Now as for you Ms. Amber ..... WHY in the world did you continue to foot the bill for Mr. Hole-in-the-pockets time after time after time?  What were you thinking?  It isn't even about you laying out money. It's more about the fact that he has no money to ever contribute nor help in any way.  For God's sake... HIS MOTHER PAID FOR THE GAS AND HOTEL.  His mother?!?!!? Are you kidding me?!?!

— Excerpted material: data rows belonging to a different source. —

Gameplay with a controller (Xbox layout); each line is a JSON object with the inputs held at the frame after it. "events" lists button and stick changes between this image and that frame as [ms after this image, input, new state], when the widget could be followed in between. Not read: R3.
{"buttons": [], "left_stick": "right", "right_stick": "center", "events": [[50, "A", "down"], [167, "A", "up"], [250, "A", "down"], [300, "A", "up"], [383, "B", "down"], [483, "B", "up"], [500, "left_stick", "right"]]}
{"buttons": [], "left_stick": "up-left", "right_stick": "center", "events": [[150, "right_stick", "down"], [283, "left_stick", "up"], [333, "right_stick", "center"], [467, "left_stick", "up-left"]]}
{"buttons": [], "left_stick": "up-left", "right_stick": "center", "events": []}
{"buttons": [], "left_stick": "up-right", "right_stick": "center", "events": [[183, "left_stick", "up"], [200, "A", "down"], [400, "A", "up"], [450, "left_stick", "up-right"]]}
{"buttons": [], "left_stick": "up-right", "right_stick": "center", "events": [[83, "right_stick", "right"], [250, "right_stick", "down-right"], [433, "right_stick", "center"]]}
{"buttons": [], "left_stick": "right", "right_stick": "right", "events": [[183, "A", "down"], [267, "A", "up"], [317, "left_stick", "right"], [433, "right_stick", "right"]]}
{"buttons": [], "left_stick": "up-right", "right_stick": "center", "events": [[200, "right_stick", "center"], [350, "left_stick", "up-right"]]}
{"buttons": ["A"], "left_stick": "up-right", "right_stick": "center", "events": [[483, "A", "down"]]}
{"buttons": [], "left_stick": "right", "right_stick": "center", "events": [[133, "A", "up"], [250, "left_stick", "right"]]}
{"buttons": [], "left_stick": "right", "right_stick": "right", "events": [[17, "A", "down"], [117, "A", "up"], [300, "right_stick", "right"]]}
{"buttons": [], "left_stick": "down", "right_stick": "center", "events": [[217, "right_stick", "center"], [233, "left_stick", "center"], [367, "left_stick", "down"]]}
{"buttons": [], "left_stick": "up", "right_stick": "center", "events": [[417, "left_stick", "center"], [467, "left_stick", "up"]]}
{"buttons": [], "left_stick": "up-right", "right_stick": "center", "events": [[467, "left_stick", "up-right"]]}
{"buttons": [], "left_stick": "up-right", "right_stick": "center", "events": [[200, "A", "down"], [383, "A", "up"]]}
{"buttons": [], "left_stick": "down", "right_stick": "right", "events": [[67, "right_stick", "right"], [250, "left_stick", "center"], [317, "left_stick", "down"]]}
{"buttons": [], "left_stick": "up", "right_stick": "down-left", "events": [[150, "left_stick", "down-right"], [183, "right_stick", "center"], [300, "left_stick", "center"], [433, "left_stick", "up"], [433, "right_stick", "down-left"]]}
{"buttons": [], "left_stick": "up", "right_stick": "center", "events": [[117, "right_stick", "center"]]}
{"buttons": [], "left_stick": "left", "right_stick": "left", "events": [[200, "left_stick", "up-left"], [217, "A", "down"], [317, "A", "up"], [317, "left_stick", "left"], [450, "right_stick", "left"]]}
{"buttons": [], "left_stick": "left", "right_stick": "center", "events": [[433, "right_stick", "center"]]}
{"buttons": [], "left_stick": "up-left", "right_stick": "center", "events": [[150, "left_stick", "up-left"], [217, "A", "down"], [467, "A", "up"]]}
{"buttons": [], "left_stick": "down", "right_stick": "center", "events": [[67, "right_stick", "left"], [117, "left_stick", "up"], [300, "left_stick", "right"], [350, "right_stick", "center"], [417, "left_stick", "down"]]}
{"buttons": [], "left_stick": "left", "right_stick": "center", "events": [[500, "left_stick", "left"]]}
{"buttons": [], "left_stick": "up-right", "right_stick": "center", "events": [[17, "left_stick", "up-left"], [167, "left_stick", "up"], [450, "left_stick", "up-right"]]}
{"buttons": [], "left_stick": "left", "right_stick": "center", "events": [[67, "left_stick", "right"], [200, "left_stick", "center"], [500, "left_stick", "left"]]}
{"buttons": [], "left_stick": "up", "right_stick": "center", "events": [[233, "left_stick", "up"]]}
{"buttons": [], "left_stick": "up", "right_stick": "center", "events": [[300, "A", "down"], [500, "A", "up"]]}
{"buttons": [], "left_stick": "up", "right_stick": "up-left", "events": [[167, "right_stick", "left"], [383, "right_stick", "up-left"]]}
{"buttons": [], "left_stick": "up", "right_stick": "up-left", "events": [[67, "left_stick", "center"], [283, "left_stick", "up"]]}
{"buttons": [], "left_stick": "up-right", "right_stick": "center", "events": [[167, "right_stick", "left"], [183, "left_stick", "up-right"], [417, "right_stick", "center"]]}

Forget about the money.  Forget about the bill he wanted to send you. Forget about the "emotional damages" this poor troll has suffered (LOL!).  What about the friggin AUDACITY of this moron!  To sit back idly and allow you to pay his way and never address it, never offer and never even consider the fact that maybe he can chip in.  Well here's the kicker: He's probably not nearly as stupid as he looks and I'm sure he pulls the same stunt with all of his dating "victims".  You wouldn't be the first.  However, you may have tolerated in the longest!

This jackass either has the social skills of a dung beetle or the ego of a GQ model.  I can't figure out which one.  Either way, he's a loser, plain and simple.  Nevertheless, you should have hit the road after having to lay out one cent on the first date.  That's a huge red flag right there.  So when you continued paying for everything.... tisk tisk tisk Amber.  You should have known better.

Next date - leave your wallet home.  And remember, send him an invoice!